The focus areas in the plan were flushed out and hard targets were established. For example, security and compliance were defined to mean “ensure the security, reliability, and accuracy, of the agency’s systems as required and in support of key regulations and mandates.” It is critical to ensure the security, reliability, and accuracy of FDA systems in support of key regulations and mandates such as the Federal Information Security Management Act (FISMA) and the Federal Information Technology Acquisition Reform Act (FITARA). A target of 100 percent was defined in the revised plan.
For the focus area quality, the plan now calls for a 10 percent increase in customer satisfaction every quarter. In addition to this goal, the plan is designed to drive awareness and accountability of IT services, while delivering quality systems and services in support of FDA’s priorities such as in the areas of cloud, mobility, scientific and high-performance computing, and public communication. The plan emphasizes the right tools and a high-quality workforce will be needed to deliver high quality of services – OIMT will be developing and investing in our workforce to ensure current and future Agency needs are addressed at the highest level of quality possible.
Finally, for the focus area of efficiency, a 10 percent reduction to the IT base budget equating to approximately $25M annual savings was identified as the target. OIMT maintains over 80 systems that support FDA’s core, business management and administrative capabilities. With rapid advancements in regulatory science, technology, and governmental mandates and regulations, and systems being developed in silos, OIMT has found it difficult to maintain the high volume of systems as the inventory continues to grow. There are multiple systems that serve the same purpose, but were built for different offices/centers, maintain or store the same data or information, and are part of a work process but are not connected, requiring time-consuming manual intervention, which in turn increases the risk for inaccurate or incomplete information being used for decision making. Through consolidation of systems and reducing redundant applications, services, and processes, support for these systems will be more manageable and will allow OIMT to better streamline our processes. This effort, along with improvements in asset management, will help FDA realize long-term cost savings.
The objectives in the updated plan didn’t change and continue to align to FDA’s strategic priorities.

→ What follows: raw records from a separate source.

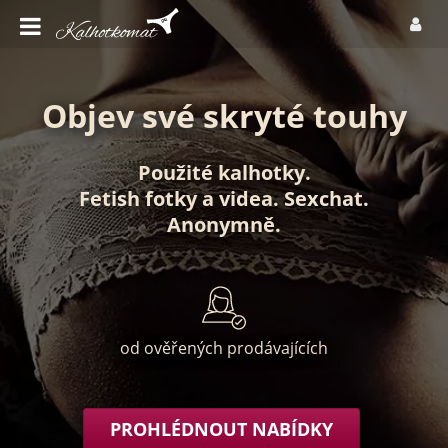
Objev své skryté touhy
Použité kalhotky
.
Fetish fotky
a
videa
.
Sexchat
.
Anonymně
.
od ověřených prodávajících
PROHLÉDNOUT NABÍDKY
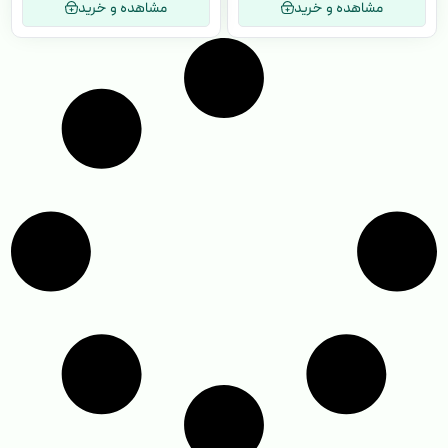
مشاهده و خرید
مشاهده و خرید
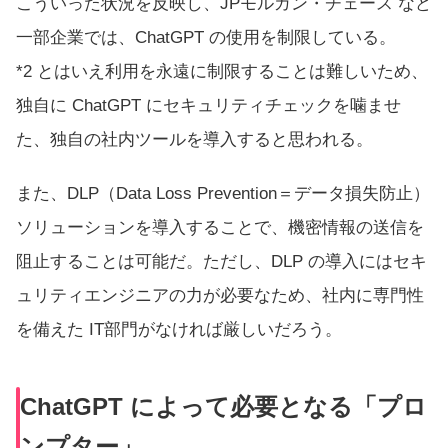
こういった状況を反映し、JPモルガン・チェース など
一部企業では、ChatGPT の使用を制限している。
*2 とはいえ利用を永遠に制限することは難しいため、
独自に ChatGPT にセキュリティチェックを噛ませ
た、独自の社内ツールを導入すると思われる。
また、DLP（Data Loss Prevention＝データ損失防止）
ソリューションを導入することで、機密情報の送信を
阻止することは可能だ。ただし、DLP の導入にはセキ
ュリティエンジニアの力が必要なため、社内に専門性
を備えた IT部門がなければ厳しいだろう。
ChatGPT によって必要となる「プロ
ンプター」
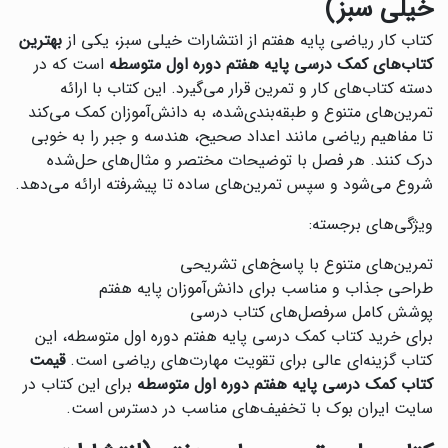
خیلی سبز)
کتاب کار ریاضی پایه هفتم از انتشارات خیلی سبز، یکی از
بهترین
کتاب‌های کمک درسی پایه هفتم دوره اول متوسطه
است که در
دسته کتاب‌های کار و تمرین قرار می‌گیرد. این کتاب با ارائه
تمرین‌های متنوع و طبقه‌بندی‌شده، به دانش‌آموزان کمک می‌کند
تا مفاهیم ریاضی مانند اعداد صحیح، هندسه و جبر را به خوبی
درک کنند. هر فصل با توضیحات مختصر و مثال‌های حل‌شده
شروع می‌شود و سپس تمرین‌های ساده تا پیشرفته ارائه می‌دهد.
ویژگی‌های برجسته:
تمرین‌های متنوع با پاسخ‌های تشریحی
طراحی جذاب و مناسب برای دانش‌آموزان پایه هفتم
پوشش کامل سرفصل‌های کتاب درسی
برای خرید کتاب کمک درسی پایه هفتم دوره اول متوسطه، این
کتاب گزینه‌ای عالی برای تقویت مهارت‌های ریاضی است.
قیمت
کتاب کمک درسی پایه هفتم دوره اول متوسطه
برای این کتاب در
سایت ایران بوک با تخفیف‌های مناسب در دسترس است.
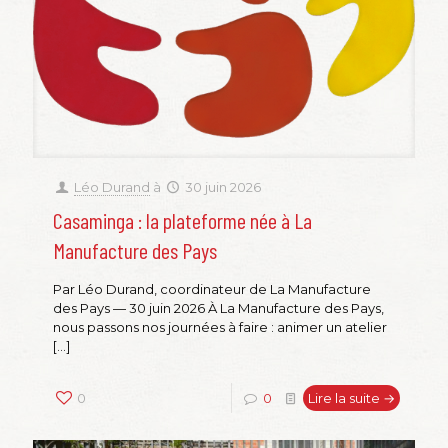
Léo Durand
à
30 juin 2026
Casaminga : la plateforme née à La
Manufacture des Pays
Par Léo Durand, coordinateur de La Manufacture
des Pays — 30 juin 2026 À La Manufacture des Pays,
nous passons nos journées à faire : animer un atelier
[…]
0
0
Lire la suite →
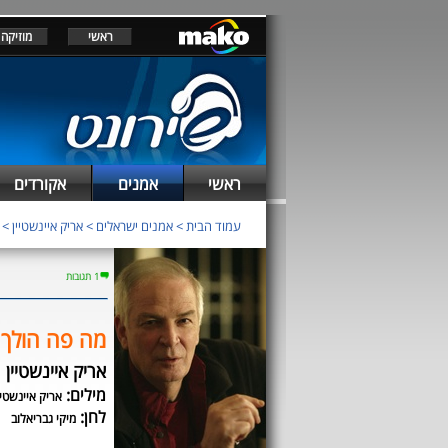
ראשי
מוזיקה
ראשי
אמנים
אקורדים
עמוד הבית
>
אמנים ישראלים
>
אריק איינשטיין
>
1 תגובות
מה פה הולך
אריק איינשטיין
מילים:
אריק איינשטיי
לחן:
מיקי גבריאלוב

Beyond the new hard targets and capability mapping, the most significant changes occurred at the program level inside the Chief Information Security Officer’s (CISO’s) lane. We are now in a position to begin sharing the updated plan to ensure that our customers understand the activities we will be working on over the next two years, the outcomes we hope to realize and how we are trying to support and enable them, and the mission critical work they perform through information technology.